Confidence implemented, with tests and confidence submodule #11

arijit-dasgupta · 2025-11-18T05:54:01Z

(Completes MET-29)

My apologies for this being a relatively big PR (not as bite-sized as I would have liked). It is my first attempt at implementing one of these components, and it took me several hours to understand how everything could pieced together. It has:

Rearranged the bindings into a separate folder genmetaballs/src/cuda/bindings where each file can be the bindings for a specific submodule and main.cu is the main binding file (was previously genmetaballs/src/cuda/bindings.cu.
Implementation of the different Confidence structs in genmetaballs/src/cuda/core/confidence.cuh (0,3 and 5 params) along with a templated CUDA kernel launch at computing this confidence score for an array of sumexpd_vec, which is implemented as gpu_get_confidence. I don't expect that we will need to use something like gpu_get_confidence in the forward render, but this was just to test that it runs in CUDA.
Implemented a confidence submodule binding in genmetaballs/src/cuda/bindings/confidence.cu which has:
3.1. Has an init_confidence_submodule binding using the NB_MODULE macro, that registers the difference Confidence structs and also registers gpu_get_confidence.
3.2. A type dispatcher called dispatch_confidence which does the type dispatch in C++ calls (like in gpu_get_confidence).
Testing for the confidence implementation in tests/python_tests/test_confidence.py which also checks that the confidence values are always between 0 and 1.
Adding a core submodule to the python genmetaballs package which just calls onto the submodule bindings
Sigmoid C++ code in genmetaballs/src/cuda/core/math_utils.cuh, a new file for math utils.
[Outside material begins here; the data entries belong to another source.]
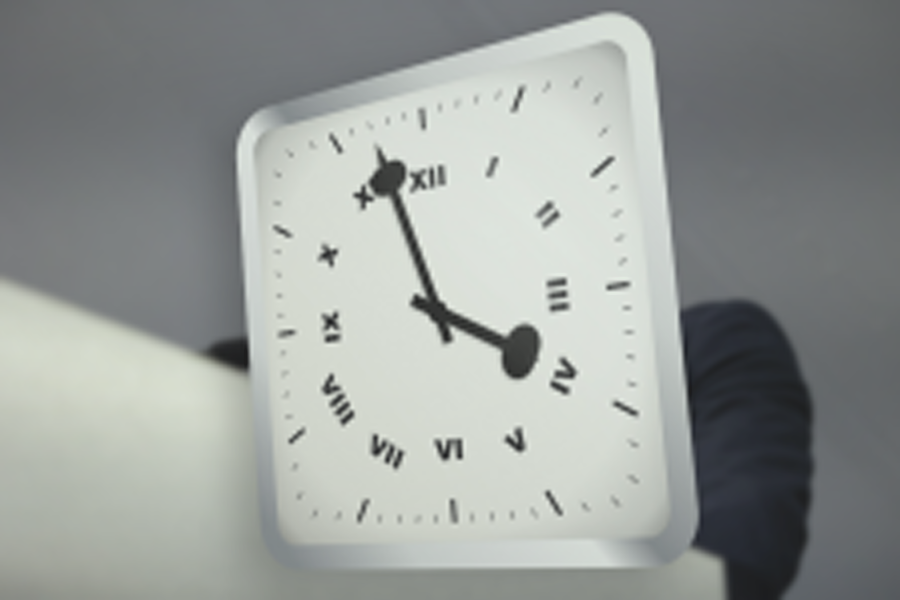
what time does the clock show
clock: 3:57
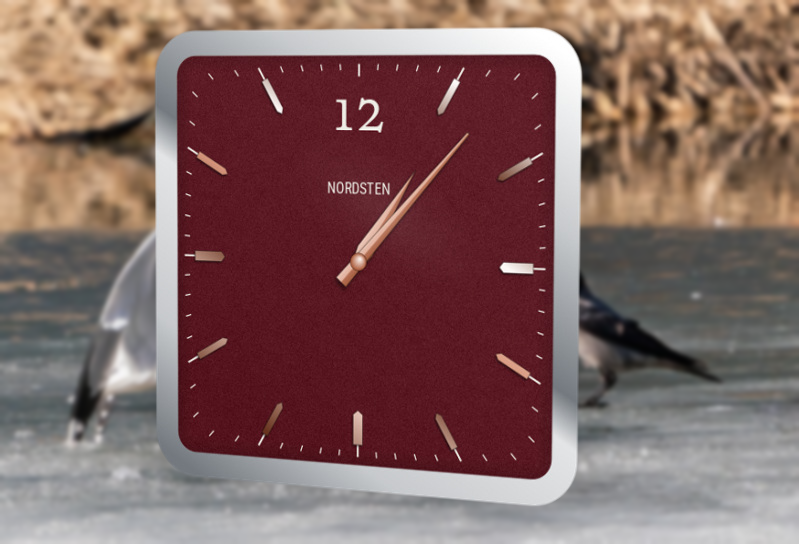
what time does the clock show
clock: 1:07
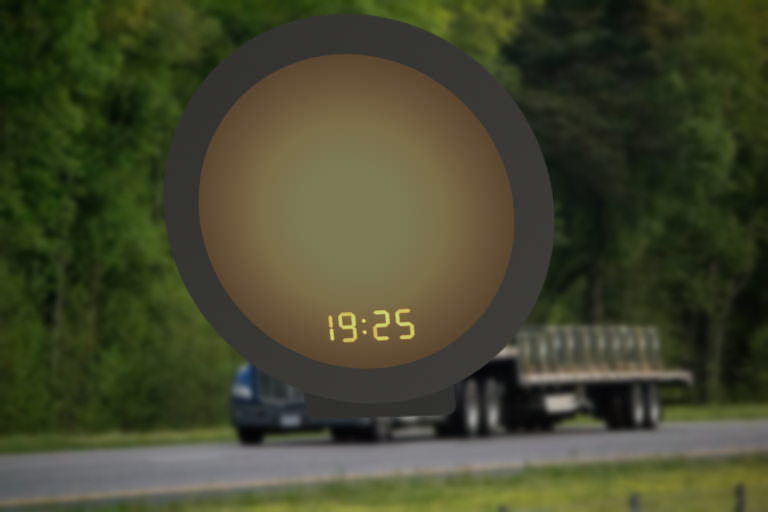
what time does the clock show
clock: 19:25
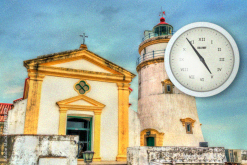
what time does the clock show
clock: 4:54
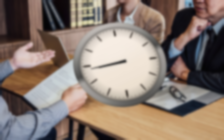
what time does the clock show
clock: 8:44
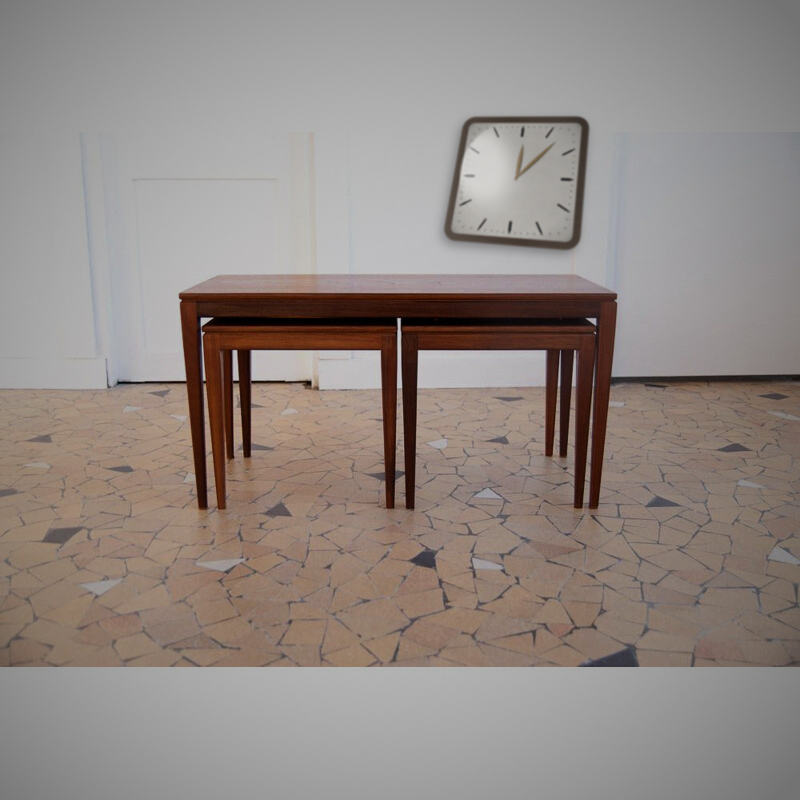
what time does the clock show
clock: 12:07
linear · 2025-11-18T05:54:05Z

MET-29 Implement `Confidence`

horizon-blue

Thank you for taking the lead here! :D The math looks good to me, and I left some inline comments on some minor issues. I also feel like we might want to move more things to the .cu files (not the ones in the bindings/ directory), and keep the headers themselves minimal. Though it's been a while since the last time I worked on a large cpp project, so I'd let @mugamma make the final call. We can also chat a bit about this tmr. Thanks again for the great (and speedy) work!

genmetaballs/src/genmetaballs/core/__init__.py

genmetaballs/src/cuda/bindings/math_utils.cu

genmetaballs/src/cuda/core/math_utils.cuh

horizon-blue · 2025-11-18T07:25:34Z

genmetaballs/src/cuda/core/confidence.cuh

+using ZeroParameterConfidence = ThreeParameterConfidence;
+
+// Generic CUDA kernel for computing confidence values
+template <typename Confidence>


@mugamma might know more about this but my instinct is that we probably shouldn't have kernel definition like these in the header files. Actually, whenever possible, it'd be a good idea to move the implementation of the structs to the corresponding .cu file as well. We can chat about file organization together in our meeting tmr as well :)

Sounds good to me, i know very little about the right way to organize here. Will implement whatever suggestions you both have :)

I moved the kernel over to a .cu file in core (from the header) in 167be1e

For now I am keeping the full struct definitions in the .cuh file, i'm concerned that nanobind can't pick it up without the full definition in the header. But happy to tale a suggestion here!

Co-authored-by: Xiaoyan Wang <[email protected]>

arijit-dasgupta · 2025-11-19T00:53:55Z

Implemented all the changes that fixes MET-44 @horizon-blue @mugamma. They are the following:

Single bindings file
Single utils file
Implement GPU tests for sigmoid (vectorized)
Implement GPU tests for confidence
Use the CUDA_CALLABLE macro
Chill down on the sigmoid tests
Rename confidence classes (reflect the actl num params) + remove alias as a result
Remove dispatch for C++ confidence python
remove binding for get_gpu_confidence
remove binding for sigmoid vector

mugamma

I don't want to keep you from merging your PR, so I've approved, but I think there is still too much in here.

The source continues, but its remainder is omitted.